Des Coleman has been to the wild, heather covered hillsides of the Staffordshire Moorlands, to hear about the challenges faced by those who protect the landscape, but also how they're trying to overcome them.
I think the first thing to say about the Peak District National Park is that after lockdown they are even more beautiful and bewildering than ever before.
We couldn’t have had a more perfect day on which to film. The air was crystal clear and landscape so vast it seemed to stretch beyond the horizon, undulating and gently sprinkled with ruby reds, blushing blues, fractured greens and gold.
But now to the more serious matter of why we were there.
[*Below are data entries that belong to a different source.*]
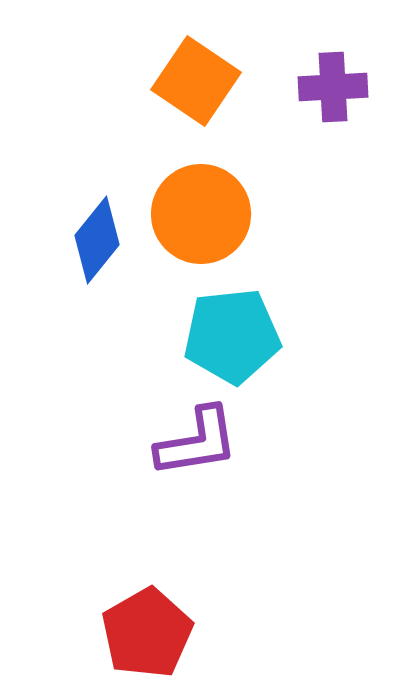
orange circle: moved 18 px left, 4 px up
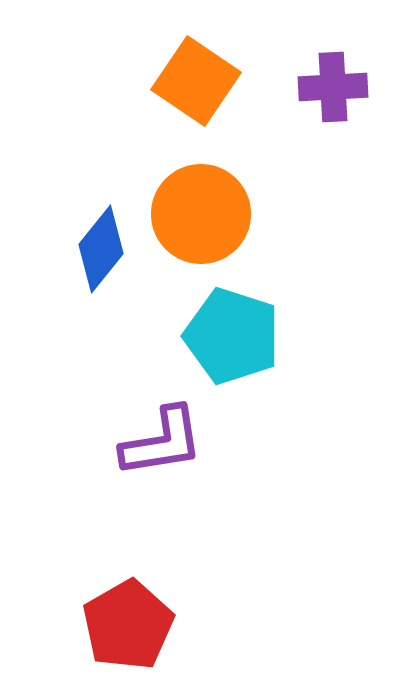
blue diamond: moved 4 px right, 9 px down
cyan pentagon: rotated 24 degrees clockwise
purple L-shape: moved 35 px left
red pentagon: moved 19 px left, 8 px up
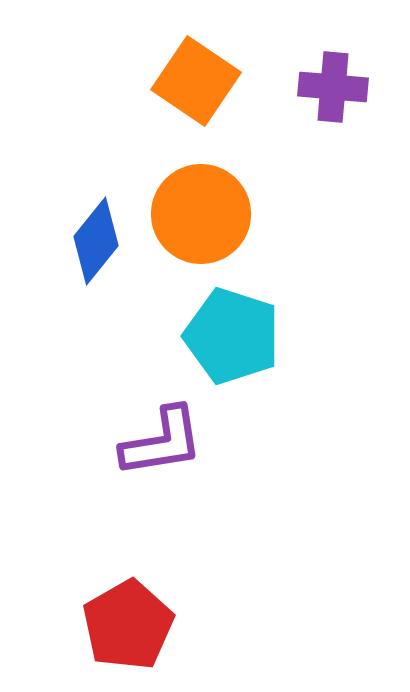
purple cross: rotated 8 degrees clockwise
blue diamond: moved 5 px left, 8 px up
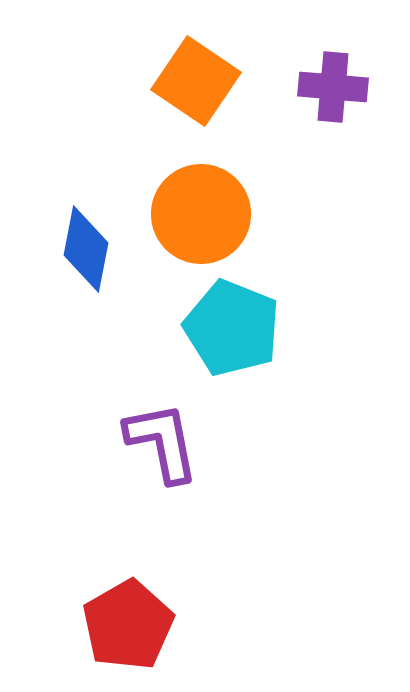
blue diamond: moved 10 px left, 8 px down; rotated 28 degrees counterclockwise
cyan pentagon: moved 8 px up; rotated 4 degrees clockwise
purple L-shape: rotated 92 degrees counterclockwise
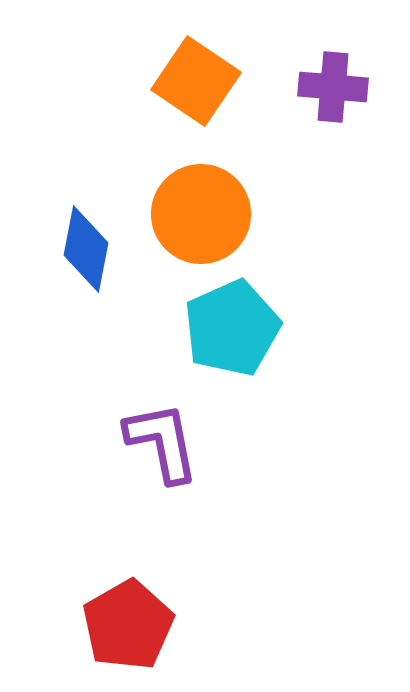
cyan pentagon: rotated 26 degrees clockwise
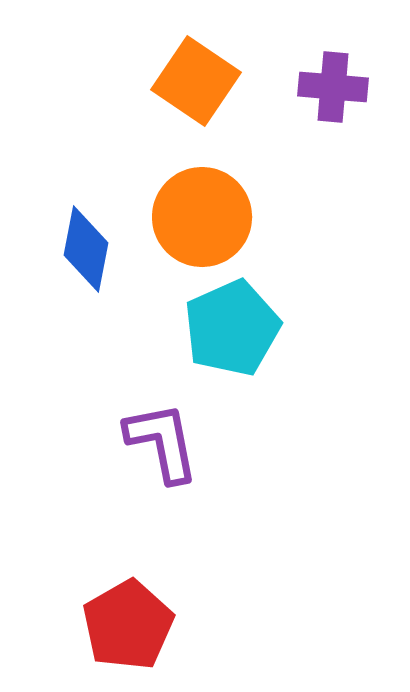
orange circle: moved 1 px right, 3 px down
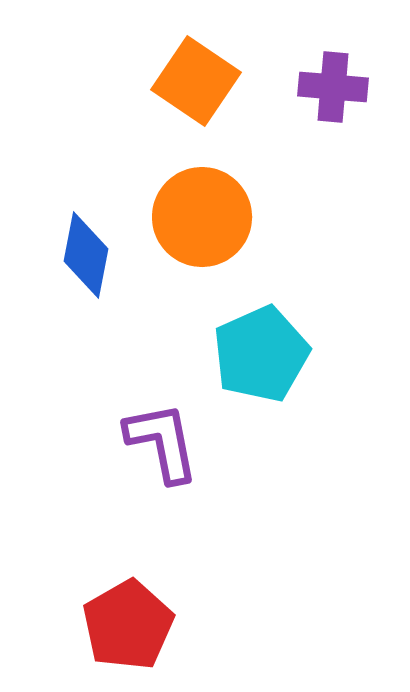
blue diamond: moved 6 px down
cyan pentagon: moved 29 px right, 26 px down
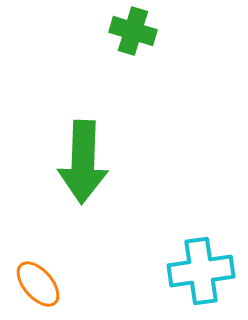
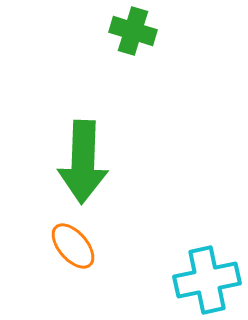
cyan cross: moved 6 px right, 9 px down; rotated 4 degrees counterclockwise
orange ellipse: moved 35 px right, 38 px up
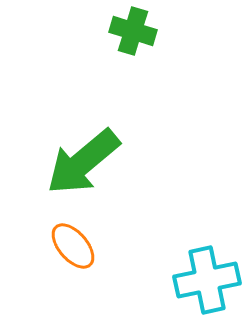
green arrow: rotated 48 degrees clockwise
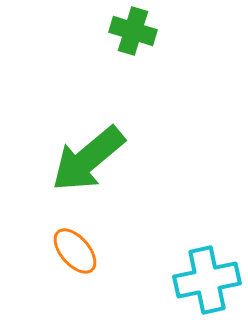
green arrow: moved 5 px right, 3 px up
orange ellipse: moved 2 px right, 5 px down
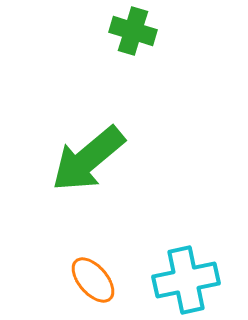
orange ellipse: moved 18 px right, 29 px down
cyan cross: moved 21 px left
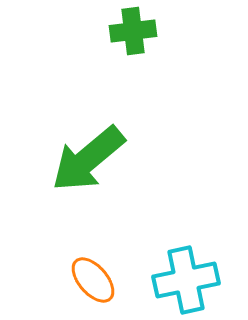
green cross: rotated 24 degrees counterclockwise
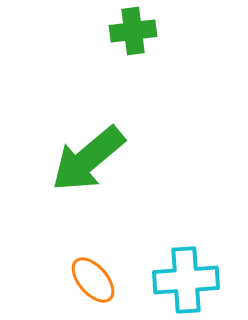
cyan cross: rotated 8 degrees clockwise
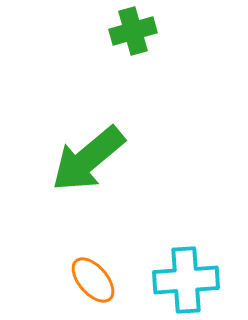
green cross: rotated 9 degrees counterclockwise
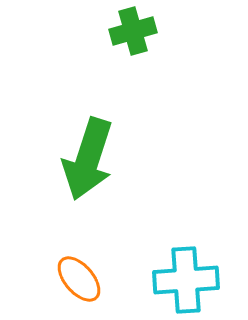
green arrow: rotated 32 degrees counterclockwise
orange ellipse: moved 14 px left, 1 px up
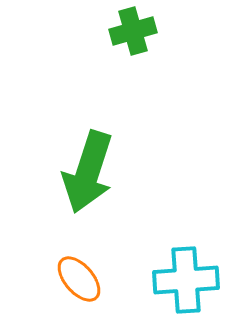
green arrow: moved 13 px down
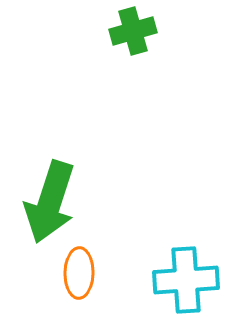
green arrow: moved 38 px left, 30 px down
orange ellipse: moved 6 px up; rotated 42 degrees clockwise
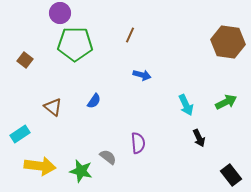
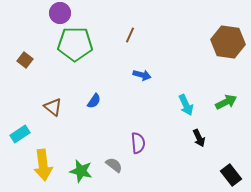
gray semicircle: moved 6 px right, 8 px down
yellow arrow: moved 3 px right, 1 px up; rotated 76 degrees clockwise
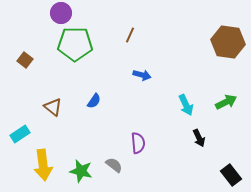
purple circle: moved 1 px right
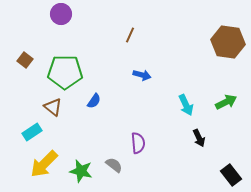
purple circle: moved 1 px down
green pentagon: moved 10 px left, 28 px down
cyan rectangle: moved 12 px right, 2 px up
yellow arrow: moved 1 px right, 1 px up; rotated 52 degrees clockwise
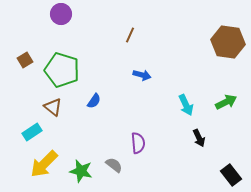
brown square: rotated 21 degrees clockwise
green pentagon: moved 3 px left, 2 px up; rotated 16 degrees clockwise
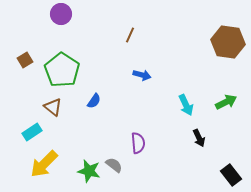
green pentagon: rotated 16 degrees clockwise
green star: moved 8 px right
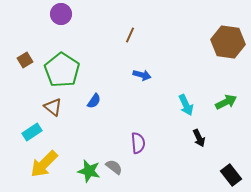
gray semicircle: moved 2 px down
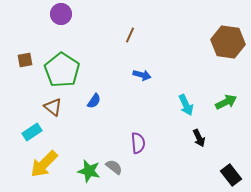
brown square: rotated 21 degrees clockwise
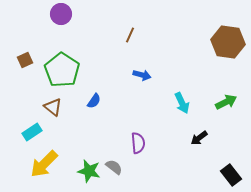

In short - man’s impact on our dear old Peak District.
Fires on the Roaches in 2018
Chris Dean from Moors for the Future told me,
The Peak District stretches for hundreds of miles across many counties.
Its underpinned by peat, a natural soil deposit of partially decayed vegetation and organic matter that promotes growth in wildlife and horticulture.
It adds stability to the hills, as well as trapping over 400million tonnes of CO2. All of this and it still affords us a picturesque backdrop.
But, formed thousands of years ago through the movement of tectonic plates and glaciers, it is extremely vulnerable when it comes to a change in our climate.
It is currently being bombarded with an ever-changing weather story, that we as humans are creating by adding carbon to the air, deforestation and urbanisation.
But as you will see, it's not all bad.
Chris tells me, "This is an example of human beings using their fantastic intervention to actually get it right and start to change that climate change story around."
They are increasing the growth of a special type of moss which holds 20 times its own weight in water to combat flooding.
They're putting in place artificial gullies which slow the flow of water down, so reducing the amount of erosion.
And the wildlife and vegetation are returning, three years on from those devastating wildfires.
"The environmental story where we started, twenty years ago, was that this is the most degraded upland environment, upland landscape anywhere in Europe. That's not the story now."